■ TASKS AND EXERCISES ■
1. According to the passage on the IWW, how many people did the Palmer Raids round up?
2. Using the passage on the IWW, explain why the state moved to crush the movement.
3. Please rewrite the paragraph of the passage on the IWW that begins "All this culminated in 1919" as a short bulleted list that keeps its main facts.

■ TEXT EXTRACT ■
━━━━━━━━━━

This is not the first time capitalist elites have deployed antimigrant racism to defend their interests. The prototype of fascists allied with big capital was a century ago, with the smashing of the Industrial Workers of the World (IWW) between 1917 and 1920.
Composed mostly of migrants, the IWW was America’s first significant revolutionary workers movement. Founded in 1905, the movement included many who had immigrated from southern and eastern Europe, Latin America, and Asia. Its estimated 150,000 members—known as “Wobblies”—belonged to over 900 locals in more than 350 cities and towns across many US states (and parts of Canada and Latin America). With these tens of thousands of international workers, the IWW directed relentless class struggle against the capitalist class of their day, known as the “robber barons.” Between 1905 and 1920, the IWW organized more than 400 specific strike actions and free speech fights—including mass strikes like the 1912 Lawrence Textile Strike in Massachusetts and the 1913 Paterson Silk Strike in New Jersey—and played a significant role in the 1919 Seattle General Strike. The IWW also agitated against World War I, which they decried as a capitalist war for profit and colonies: organizing strikes, promoting sabotage of war production, and encouraging workers to refuse the draft.
The IWW’s success in mobilizing such large-scale, worker-led militancy led the capitalist state to crush the movement. To do so, the state weaponized immigration policy to exclude and deport immigrant radicals. And it redirected the Bureau of Investigation (BOI) to unleash a nationwide political police force targeting radical immigrant workers for deportation. While the federal government passed the 1918 Immigration Act, 35 states passed some form of antianarchist and antiradical legislation.1 This coordinated effort expanded federal and state power to arrest and deport those identified as anarchists, antiwar activists, and radical labor activists.
All this culminated in 1919, when Attorney General A. Mitchell Palmer led the BOI to carry out nationwide crackdowns. Known as the Palmer Raids, this three-month law enforcement surge rounded up 10,000 people, mostly without warrants. Many were beaten and tortured in confinement; ultimately, more than 550 were deported.
Meanwhile, the Ku Klux Klan was unofficially enabled by the state to enforce anti-immigrant and antiradical violence. These fascist paramilitaries conducted terror operations, whereas immigrant workers conducted strikes and political activity. As an IWW-sympathetic writer observed:
The capitalist class decided to revive and reorganize the Klan for the purpose of fighting the organized toilers and in order to spread fear, violence and hatred among the workers of different nationalities, so that a unified moneyed class might continue to hold the awakened progressive but divided toilers in check. … Should you be recalcitrant against organized capital, then the final lesson concerning 100 per cent Americanism will be imparted by hanging or burning alive.2
The Klan’s terror campaign took a bloody toll. Between 1917 and 1920, 170 Wobblies were lynched or murdered in extrajudicial killings. This terror aligned with state violence: in more than 300 incidents, thousands of IWW members were subjected to arrest, show trials, physical assault, and deportation, among other forms of political violence. The smashing of the IWW was complete.

━━━━━━━━━━

■ RECORD EXTRACTS ■
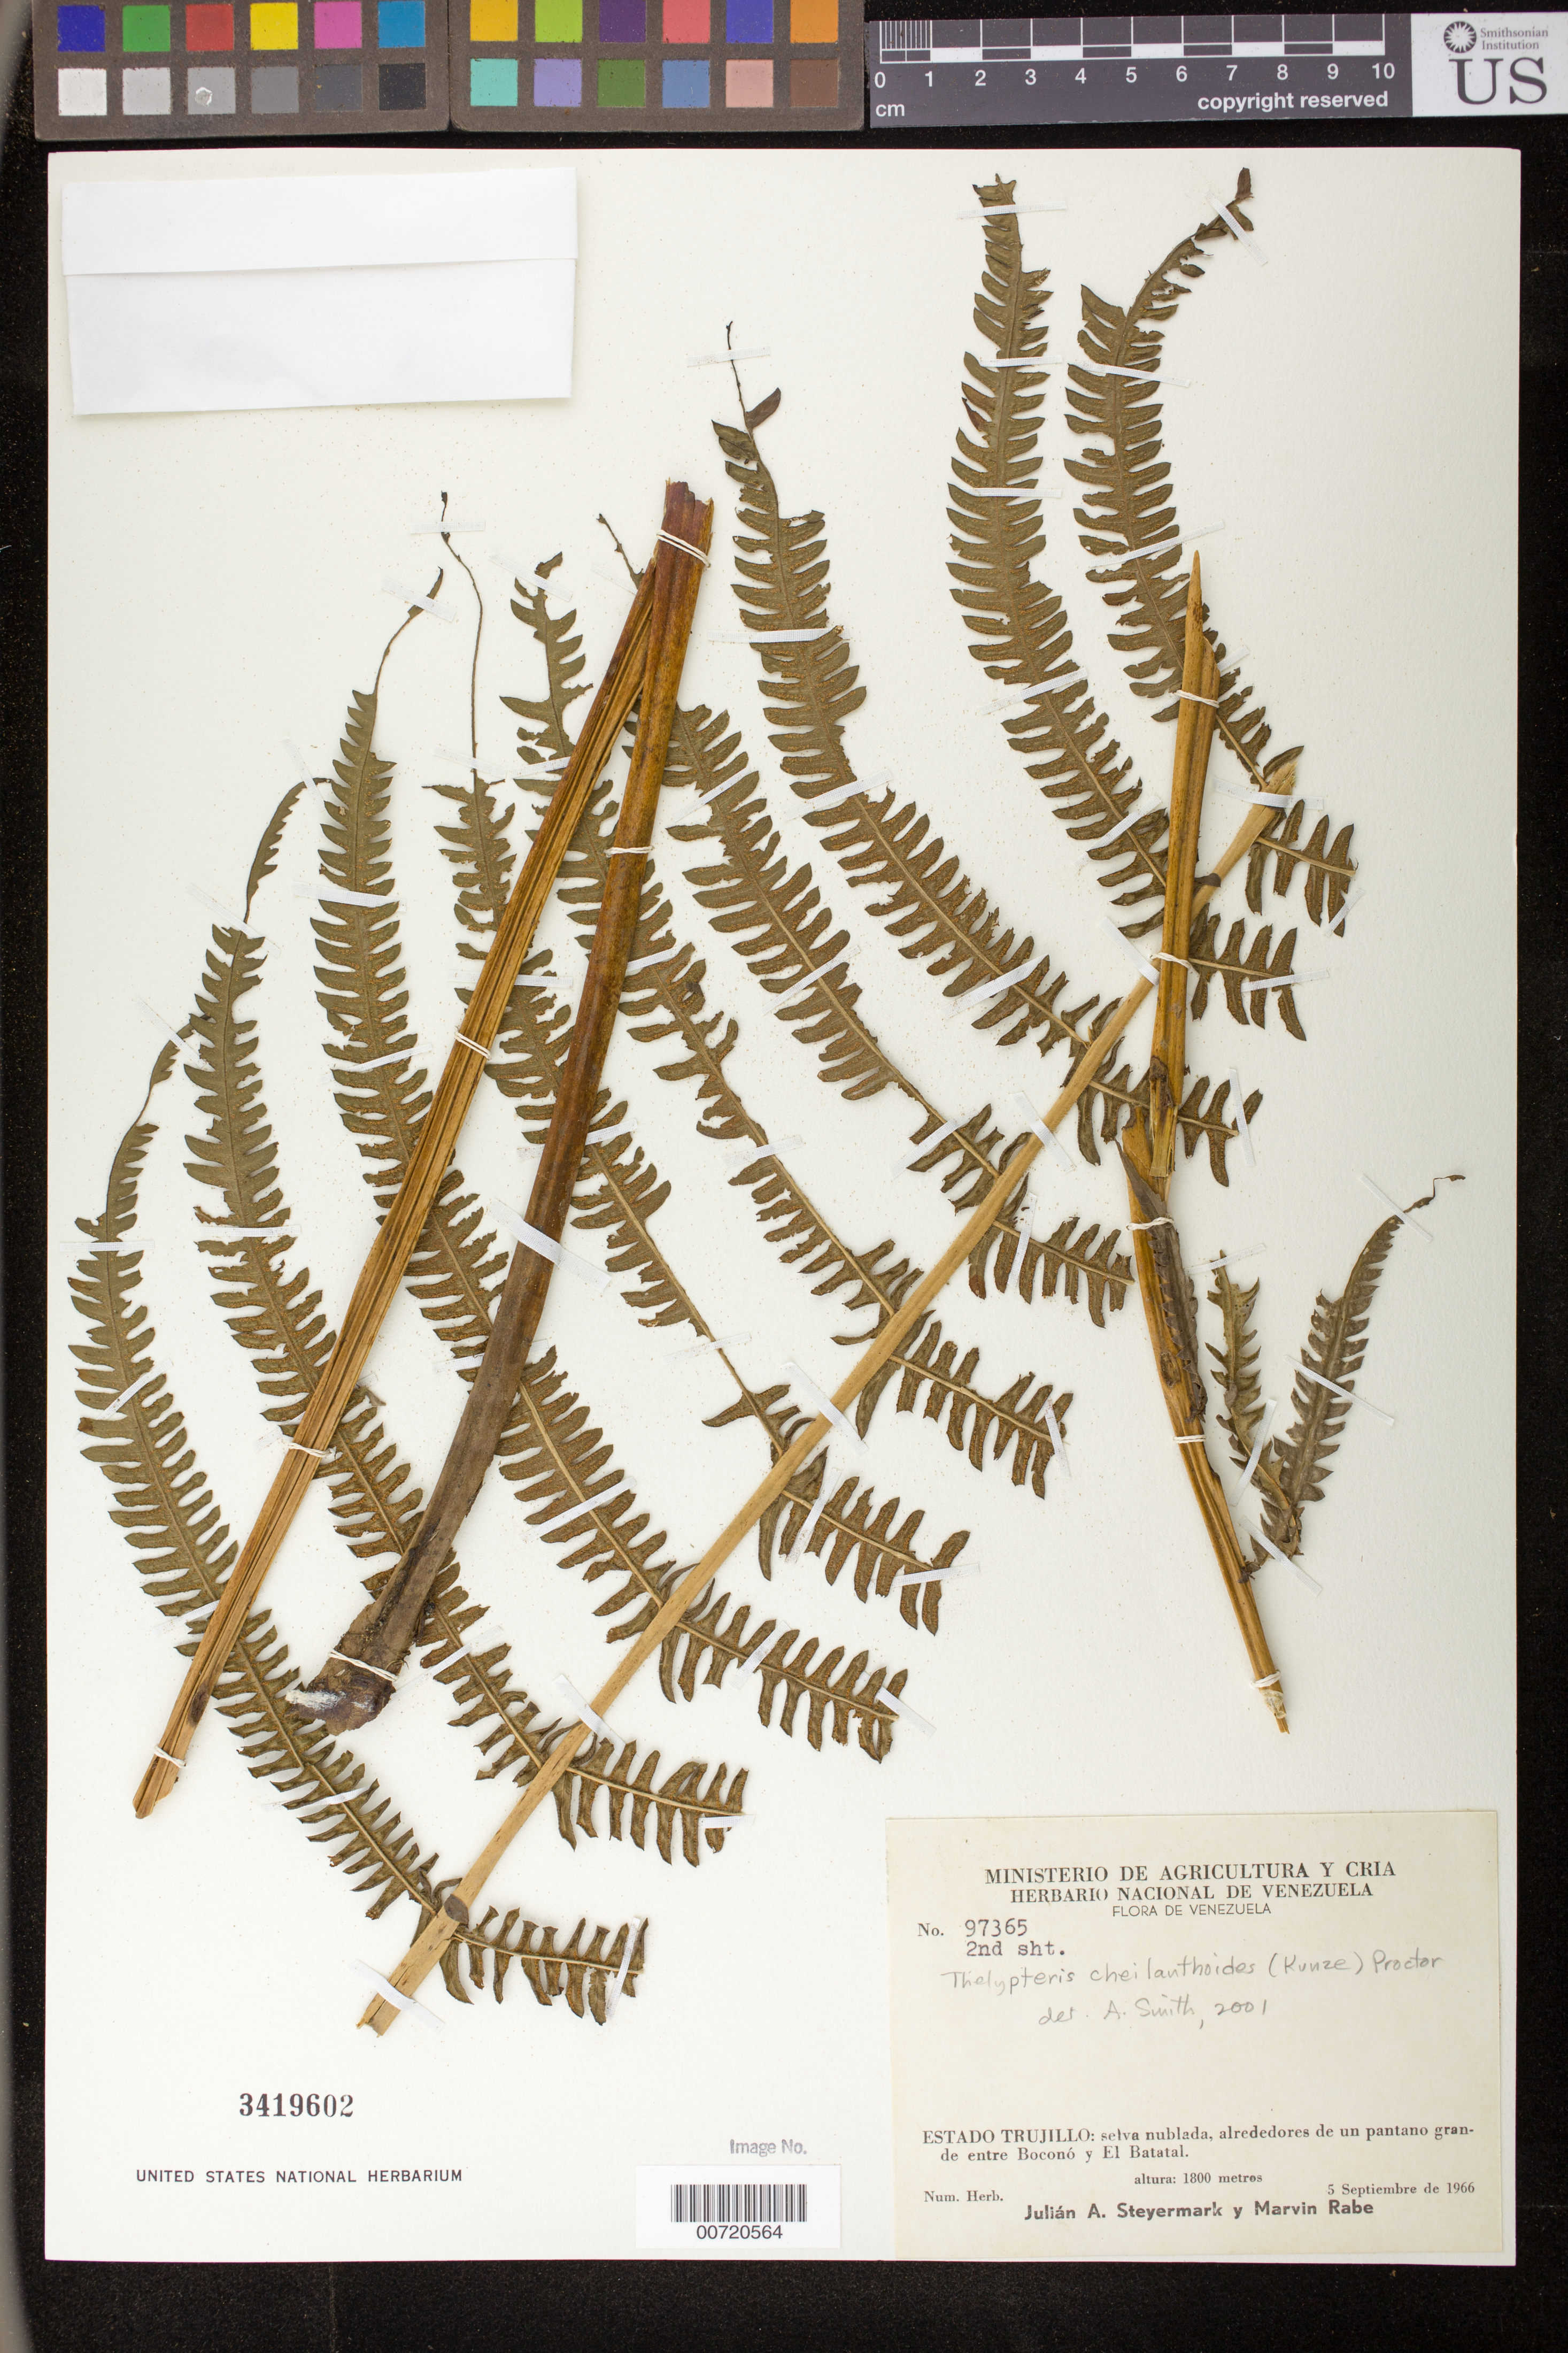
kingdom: Plantae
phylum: Tracheophyta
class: Polypodiopsida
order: Polypodiales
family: Thelypteridaceae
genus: Thelypteris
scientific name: Thelypteris cheilanthoides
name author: (Kunze) Proctor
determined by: Smith, Alan R., (UC)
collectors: J. Steyermark & M. Rabe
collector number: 97365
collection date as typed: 05 Sep 1966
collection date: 1966-09-05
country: Venezuela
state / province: Trujillo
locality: Selva nublada, alrededores de un pantano grande entre Boconó y El Batatal.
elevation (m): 1800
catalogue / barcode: US 3419602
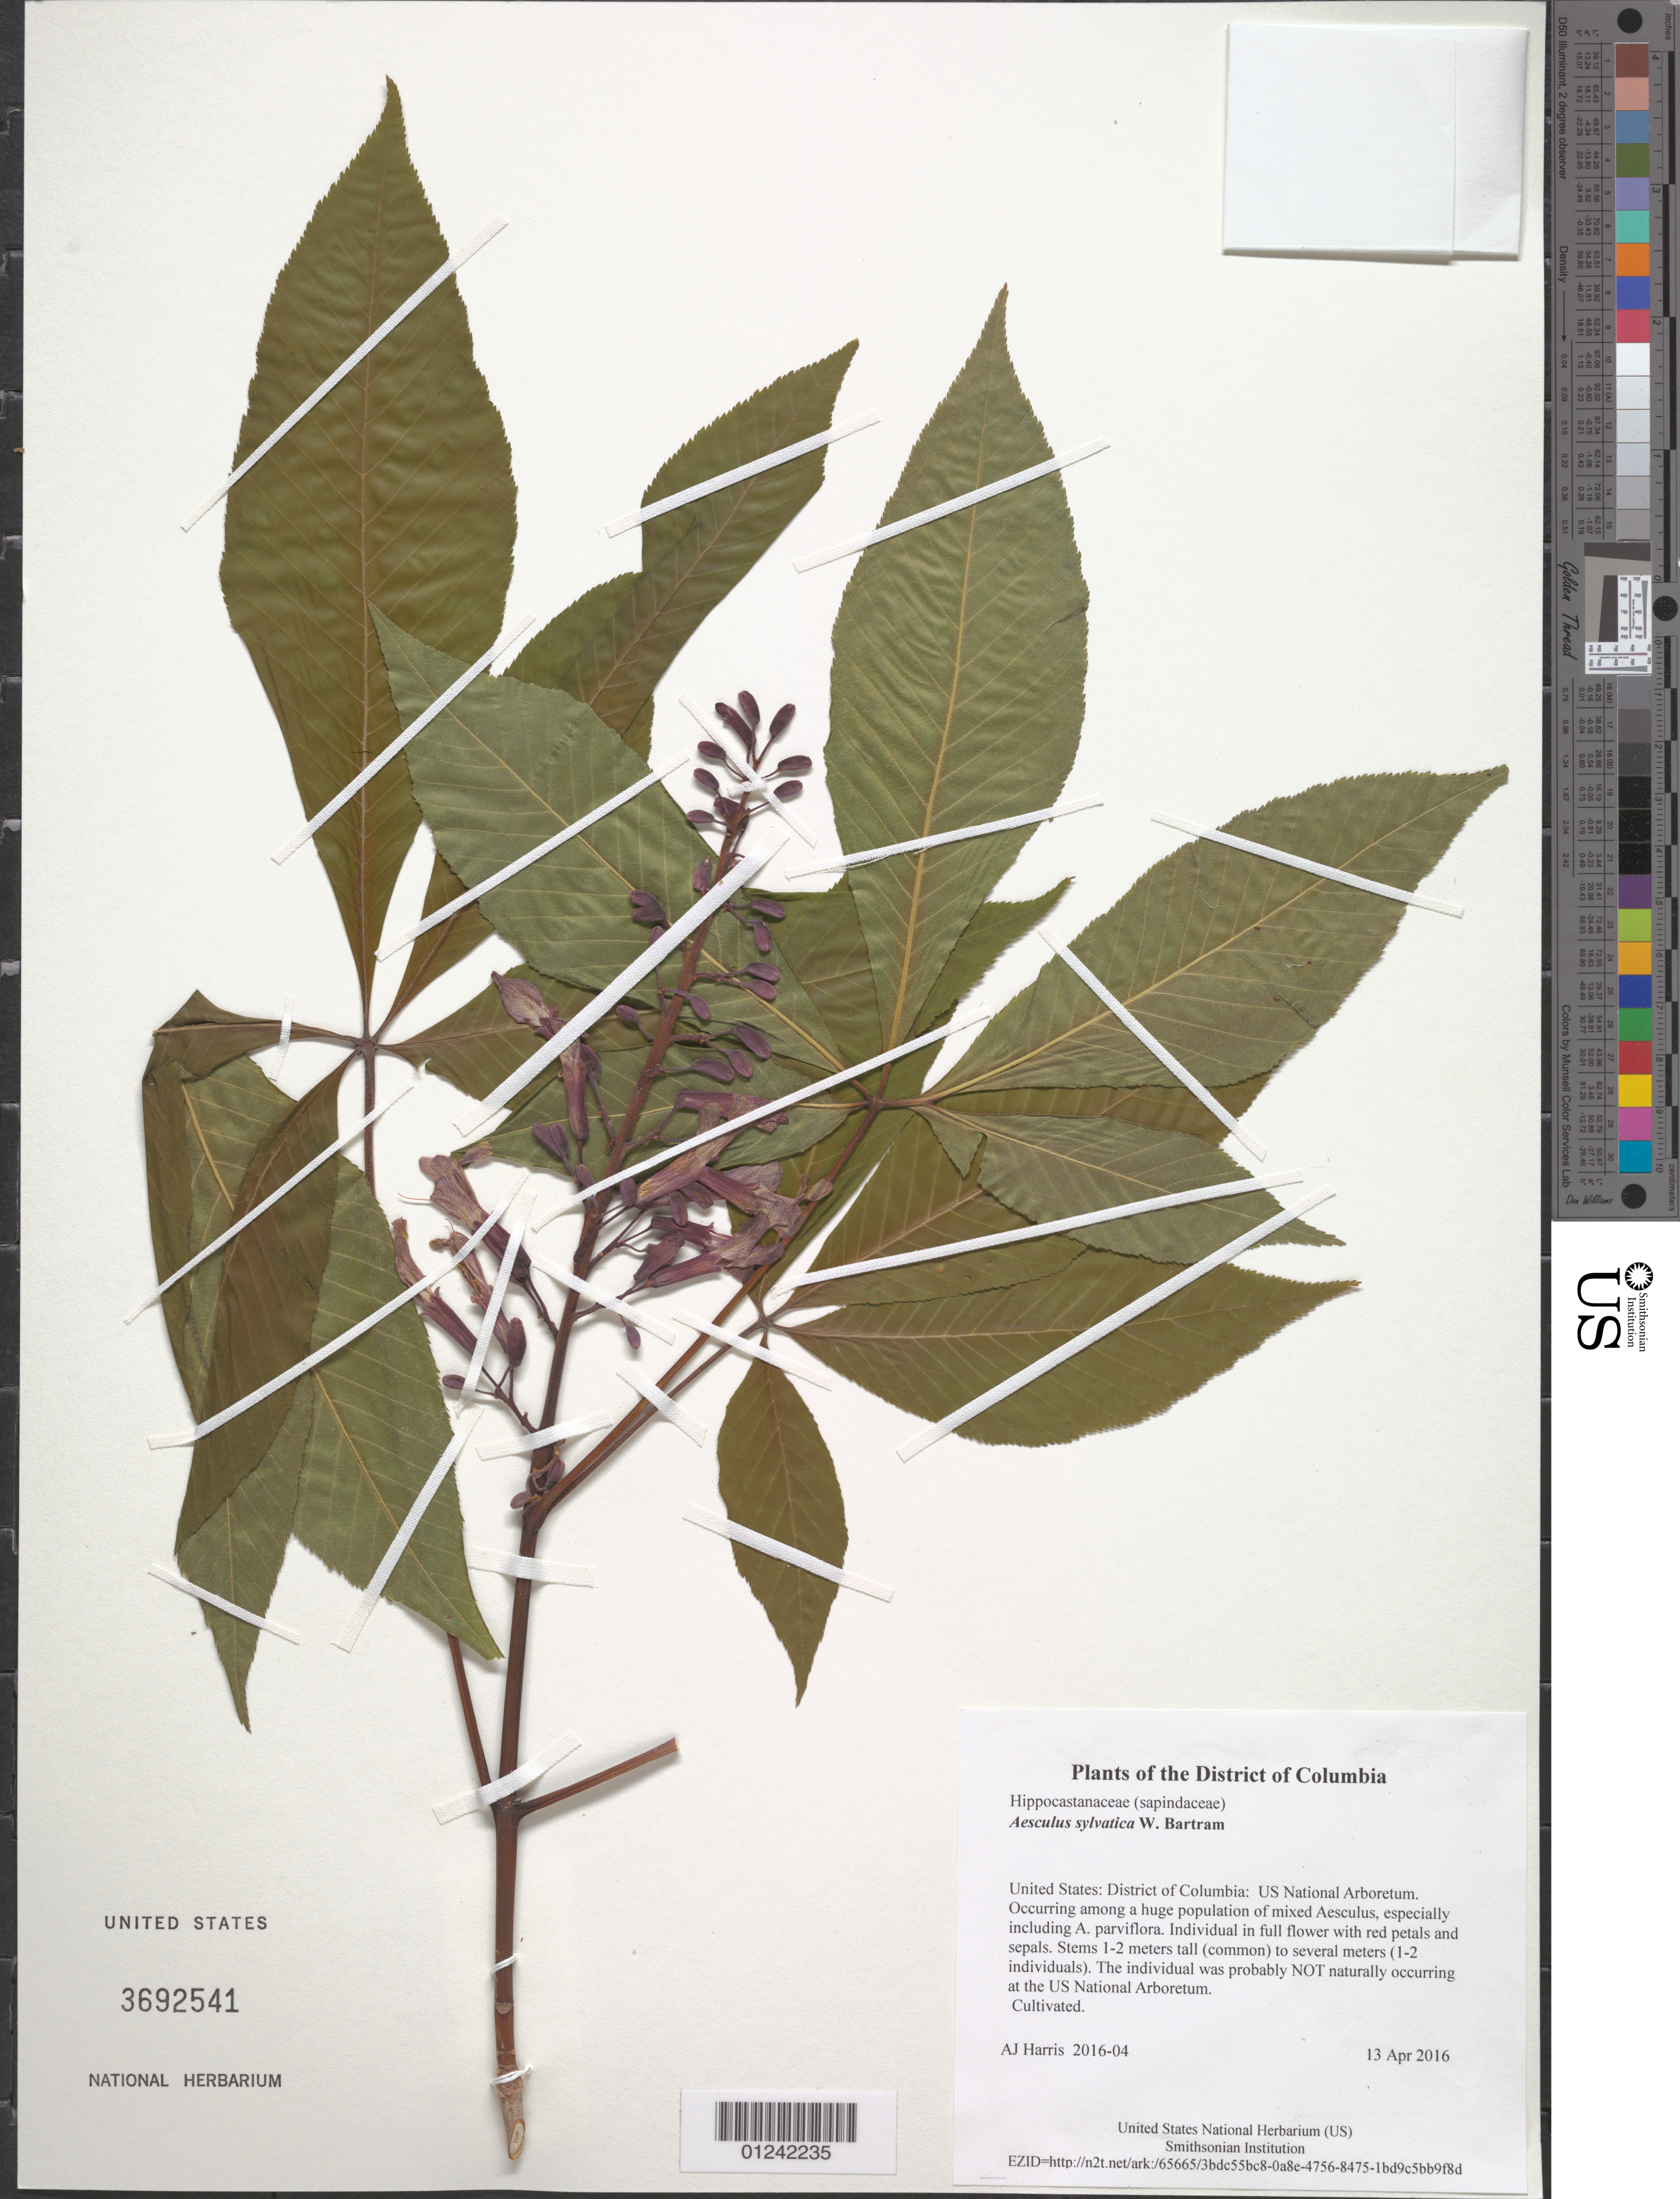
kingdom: Plantae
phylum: Tracheophyta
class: Magnoliopsida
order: Sapindales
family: Sapindaceae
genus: Aesculus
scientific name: Aesculus sylvatica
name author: W. Bartram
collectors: A. J. Harris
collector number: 2016-04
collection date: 2016-04-13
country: United States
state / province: District of Columbia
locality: US National Arboretum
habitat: Occurring among a huge population of mixed Aesculus, especially including A. parviflora.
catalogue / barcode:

━━━━━━━━━━

■ RESULTS ■
1. 10,000 people, mostly without warrants.

2. The IWW succeeded in mobilizing large-scale, worker-led militancy, and that success led the capitalist state to crush it.

3.
- In 1919, Attorney General A. Mitchell Palmer led the BOI in nationwide crackdowns known as the Palmer Raids.
- The three-month law enforcement surge rounded up 10,000 people, mostly without warrants.
- Many were beaten and tortured in confinement.
- More than 550 were ultimately deported.